| Task details |
Copy out verbatim everything in the stored data from the line containing "graphic proximity to" down to the line containing "### 90830: Sixty million on the move", both of those lines included.

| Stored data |
##############################

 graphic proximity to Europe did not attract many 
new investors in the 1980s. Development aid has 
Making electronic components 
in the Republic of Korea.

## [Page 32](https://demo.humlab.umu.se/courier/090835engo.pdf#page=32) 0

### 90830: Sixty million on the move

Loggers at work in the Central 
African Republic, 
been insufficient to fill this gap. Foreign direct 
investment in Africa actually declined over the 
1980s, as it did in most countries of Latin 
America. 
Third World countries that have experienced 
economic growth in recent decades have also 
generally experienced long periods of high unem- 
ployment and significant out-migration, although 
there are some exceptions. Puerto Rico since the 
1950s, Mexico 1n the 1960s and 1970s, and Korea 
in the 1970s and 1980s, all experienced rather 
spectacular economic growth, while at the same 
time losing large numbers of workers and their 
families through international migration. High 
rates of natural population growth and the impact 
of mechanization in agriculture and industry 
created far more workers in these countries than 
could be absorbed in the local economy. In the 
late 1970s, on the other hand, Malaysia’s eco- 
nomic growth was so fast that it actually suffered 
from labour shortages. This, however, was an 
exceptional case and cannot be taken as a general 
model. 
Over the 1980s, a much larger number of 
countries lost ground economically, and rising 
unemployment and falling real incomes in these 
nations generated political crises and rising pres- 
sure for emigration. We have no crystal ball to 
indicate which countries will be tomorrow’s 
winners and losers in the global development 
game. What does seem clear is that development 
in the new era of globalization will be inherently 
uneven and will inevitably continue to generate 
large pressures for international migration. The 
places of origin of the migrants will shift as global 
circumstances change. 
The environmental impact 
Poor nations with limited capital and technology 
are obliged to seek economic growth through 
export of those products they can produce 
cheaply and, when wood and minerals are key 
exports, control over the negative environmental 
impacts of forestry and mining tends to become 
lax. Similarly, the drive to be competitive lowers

##############################

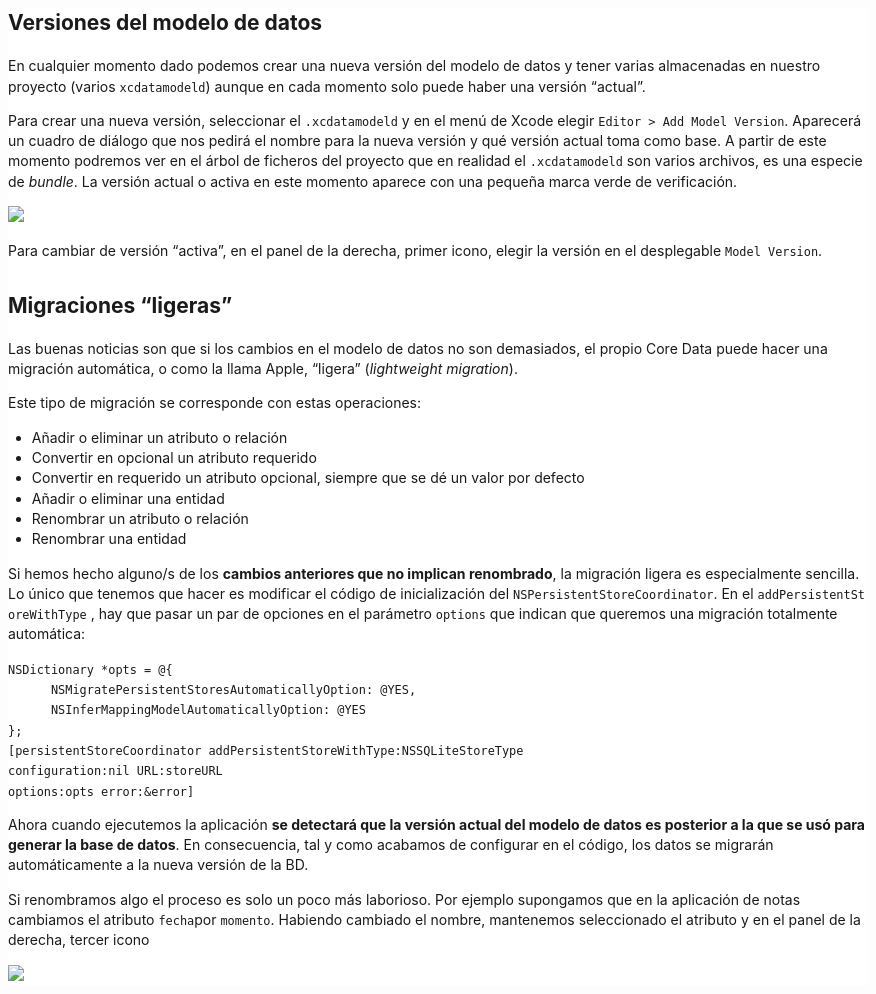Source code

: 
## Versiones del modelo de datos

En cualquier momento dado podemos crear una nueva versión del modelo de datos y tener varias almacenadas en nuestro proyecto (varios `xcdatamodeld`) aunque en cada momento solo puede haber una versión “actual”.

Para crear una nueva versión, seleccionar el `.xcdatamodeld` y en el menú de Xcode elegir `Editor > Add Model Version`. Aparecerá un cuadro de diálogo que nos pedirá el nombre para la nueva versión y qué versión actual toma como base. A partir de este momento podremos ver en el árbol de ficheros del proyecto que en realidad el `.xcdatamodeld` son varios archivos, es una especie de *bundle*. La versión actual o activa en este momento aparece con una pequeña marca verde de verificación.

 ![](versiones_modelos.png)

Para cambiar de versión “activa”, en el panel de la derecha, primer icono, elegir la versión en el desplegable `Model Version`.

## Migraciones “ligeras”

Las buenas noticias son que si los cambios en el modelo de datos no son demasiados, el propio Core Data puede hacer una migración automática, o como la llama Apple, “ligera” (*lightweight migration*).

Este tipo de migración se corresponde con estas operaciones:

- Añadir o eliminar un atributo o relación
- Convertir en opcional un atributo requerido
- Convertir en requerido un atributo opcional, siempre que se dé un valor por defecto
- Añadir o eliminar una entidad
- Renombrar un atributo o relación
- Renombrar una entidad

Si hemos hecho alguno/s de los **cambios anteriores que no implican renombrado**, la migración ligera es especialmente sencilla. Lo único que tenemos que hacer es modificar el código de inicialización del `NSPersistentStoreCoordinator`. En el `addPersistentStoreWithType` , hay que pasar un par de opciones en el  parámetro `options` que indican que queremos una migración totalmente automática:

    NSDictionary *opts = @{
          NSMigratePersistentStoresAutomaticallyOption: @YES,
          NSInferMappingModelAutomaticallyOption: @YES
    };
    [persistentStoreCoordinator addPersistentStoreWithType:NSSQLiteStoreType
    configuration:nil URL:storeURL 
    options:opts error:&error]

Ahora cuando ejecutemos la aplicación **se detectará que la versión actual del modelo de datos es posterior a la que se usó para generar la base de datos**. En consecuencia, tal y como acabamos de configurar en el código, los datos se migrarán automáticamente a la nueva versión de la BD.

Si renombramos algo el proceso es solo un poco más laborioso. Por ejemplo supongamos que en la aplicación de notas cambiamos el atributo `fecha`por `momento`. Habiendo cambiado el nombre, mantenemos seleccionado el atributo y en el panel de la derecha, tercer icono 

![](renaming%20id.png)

##############################

| Answer box |
 graphic proximity to Europe did not attract many 
new investors in the 1980s. Development aid has 
Making electronic components 
in the Republic of Korea.

## [Page 32](https://demo.humlab.umu.se/courier/090835engo.pdf#page=32) 0

### 90830: Sixty million on the move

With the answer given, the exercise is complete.